Bong Joon Ho’s Buzzy Drama on Family, Money and Violence
DIRECTOR: BONG JOON HO/2019
You might have heard it’s best to know as little as possible about Parasite before seeing it. While it can’t be spoiled in the same way as something like murder mystery Knives Out, I’m glad I only knew a few details of this unusual story. Because of that, I’m making this a Choose Your Own Adventure review. Feel free to read everything now, or if you’d prefer to stay in the dark, skip the paragraphs with plot details and come back after watching the film.

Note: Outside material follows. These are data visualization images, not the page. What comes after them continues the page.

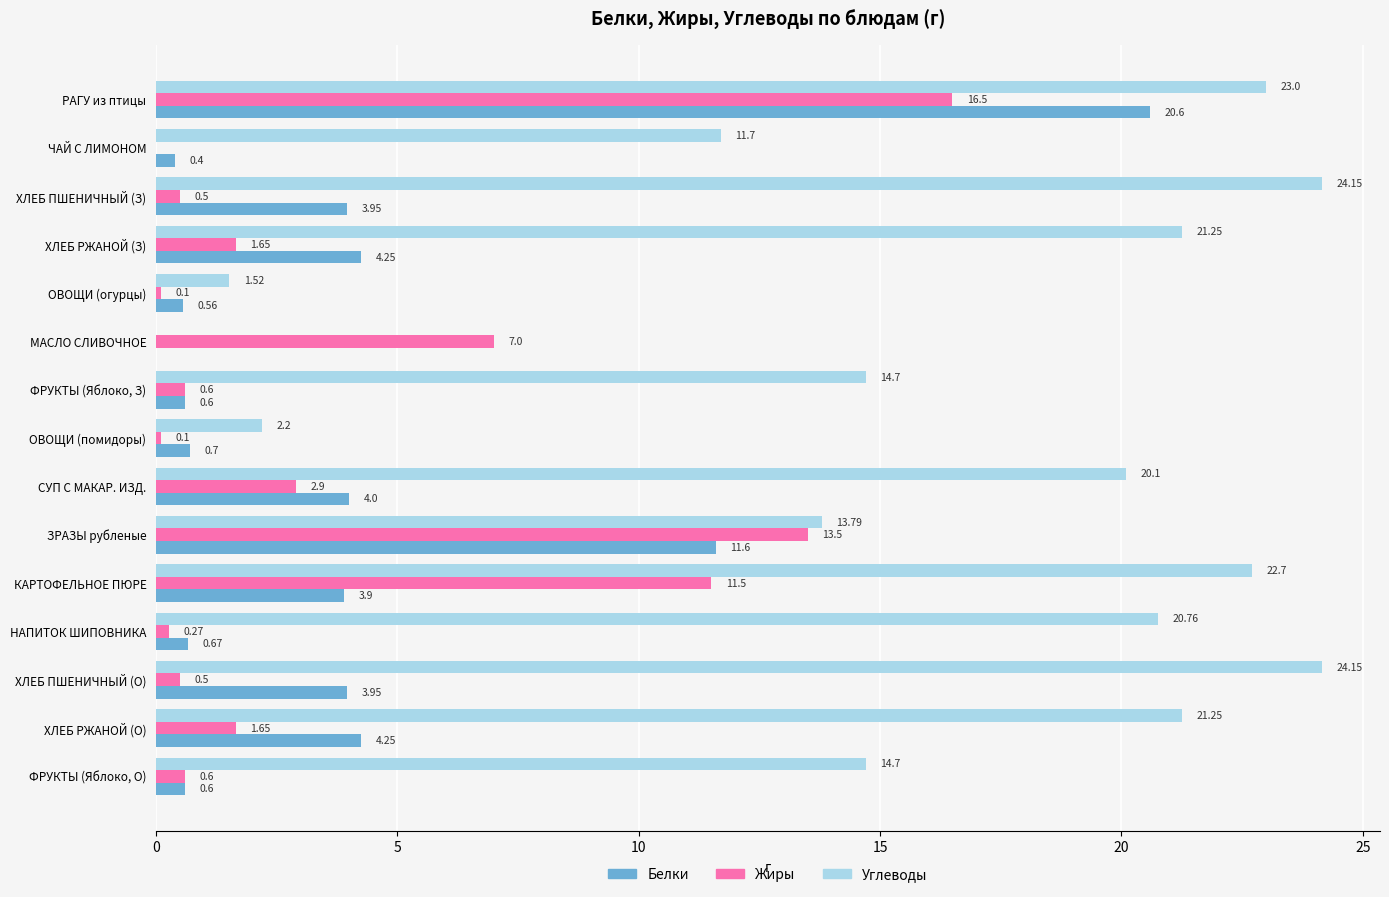

Which series changed the most between НАПИТОК ШИПОВНИКА and ХЛЕБ ПШЕНИЧНЫЙ (О)?

Углеводы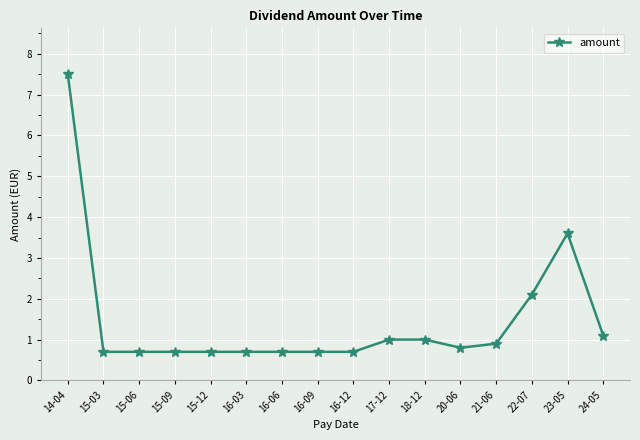

What is the sum of all values?

23.6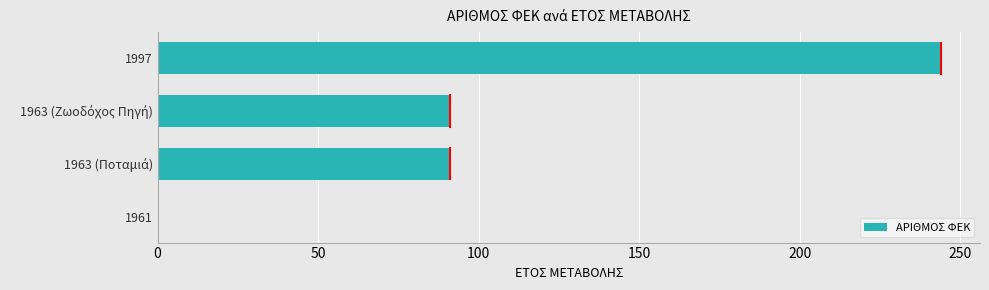

What is the sum of all values?

426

(Plot details!) For those of you whose curiosity can’t wait to be satisfied, Parasite follows Kim Ki-Taek (Song Kang Ho), his wife Chung-sook (Chang Hyae Jin), and their children Ki-woo (Choi Woo Shik) and Ki-jung (Park So Dam). They live in a semi-basement apartment in Seoul, finding odd jobs and pooling money to get food on the table. When a friend recommends Ki-woo as an English tutor for the wealthy Park family, they find their first steady income in some time. Soon Ki-woo recommends Ki-jung as an art tutor, who recommends Ki-Taek as a chauffer, who recommends Chung-sook as a housekeeper. The only problem? They’ve faked any degrees and experience needed for these jobs. Only time will tell how long they can keep up the charade, especially as they become more involved with the Parks’ parents, two children, and housekeeper. (End plot details.)
Like Knives Out and Ready or Not, Parasite focuses on what happens when the working class enters the world of the rich and when family, money, and violence intersect. Don’t worry that you’ve seen this film already, though. Knives Out lived for its laughs, and Ready or Not based its narrative in horror, but Parasite finds its heart in character drama. While that means it’s the least “fun” of the three, it handles its story with the most finesse.

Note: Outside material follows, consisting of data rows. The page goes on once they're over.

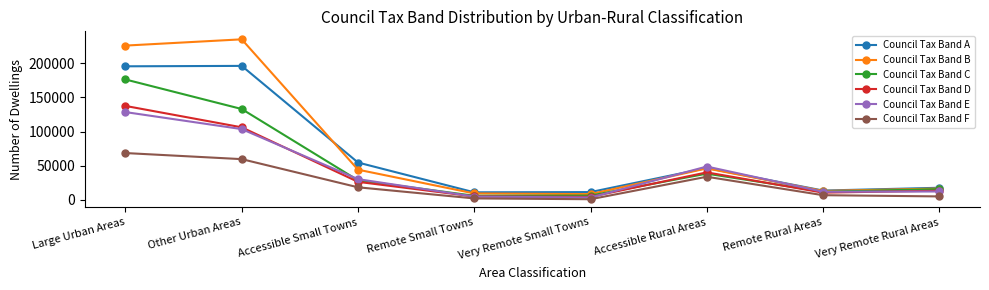

What is the highest value of the Council Tax Band B series?

234784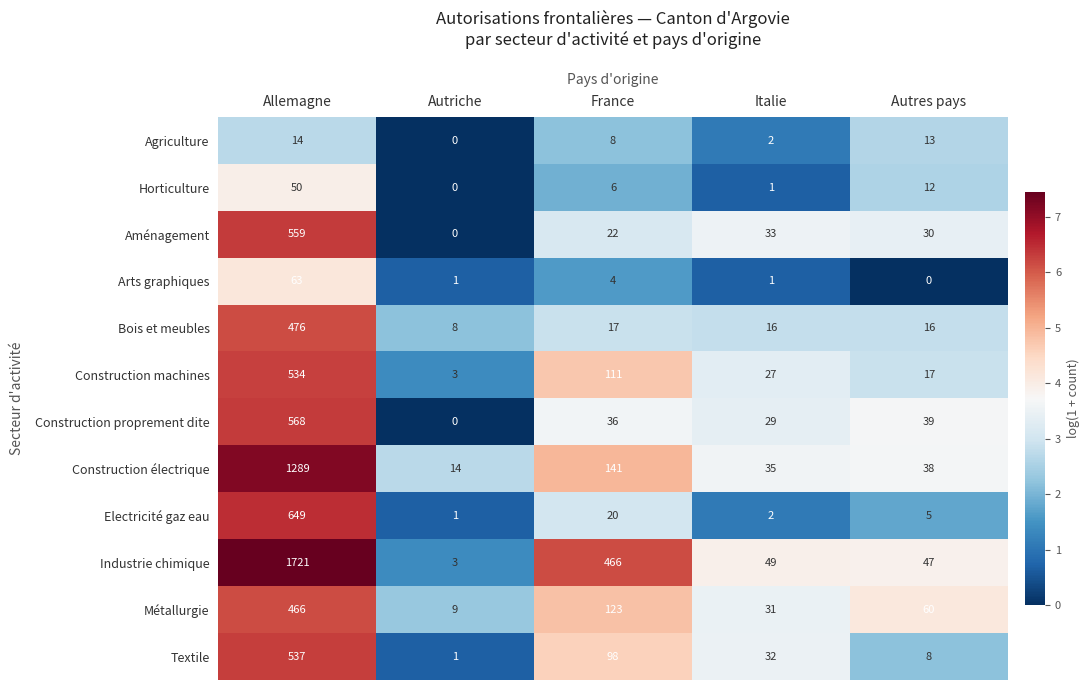

The Construction machines series shows 16 at Italie. True or false?

False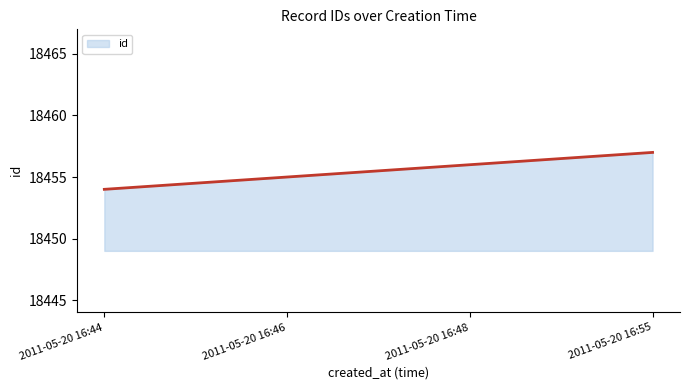

At which label is the value closest to 18455?

2011-05-20 16:46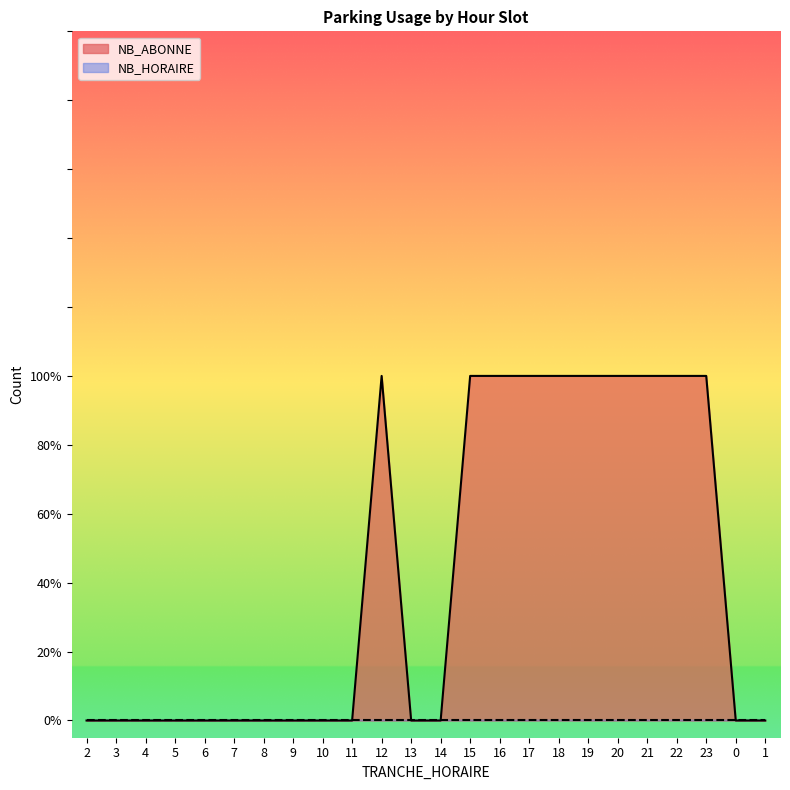

How many data points are above 0?

10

(Plot details!) Bong Joon Ho’s last two films, Okja and Snowpiercer, dealt with similar themes but wore their opinions on their sleeves. (For all its merits, Okja felt preachy at times.) Parasite is not a fable or an adventure, which makes any message secondary to understanding the two families. It never asks for sympathy for the Kim family when you see their financial hardships or for the Park family when they fall into another trap. It never asks you to judge the Kims when their plot escalates beyond white lies or for the Parks when they make snide comments about the lower classes. (End plot details.)
Because the camera is a neutral observer, Parasite feels more like literature than those other films; to American audiences, almost a Southern Gothic. Like William Faulkner or Flannery O’Connor, Joon Ho sets his characters in a community dependent on socioeconomic inequality. They abide by their class roles in a historic, majestic home with a delicate, classical score to match. But if you’ve read “A Rose for Emily” or “A Good Man Is Hard to Find,” you know that’s only true until it isn’t. The wealthy’s tragic flaw comes in their pride, while the poor find theirs in their want; the inevitable conflict comes when they collide.
(Plot details!) A macabre twist jolts us out of that elegant façade. What we thought was an exposé on income inequality becomes an investigation into how far people will go to have just a little bit more. The score takes a modern turn, and the greenish tint coloring every frame of the film—is that the color of money? Of jealousy? Perhaps a skewed tint of the screens our characters are so dependent on? (End plot details.)
The only thing this film requires of you is empathy. Like Faulkner’s Emily or O’Connor’s Grandmother, neither family stops being human no matter how selfish they grow or how tense the plot becomes. With the help of a strong ensemble cast, this makes Parasite Joon Ho’s greatest accomplishment yet.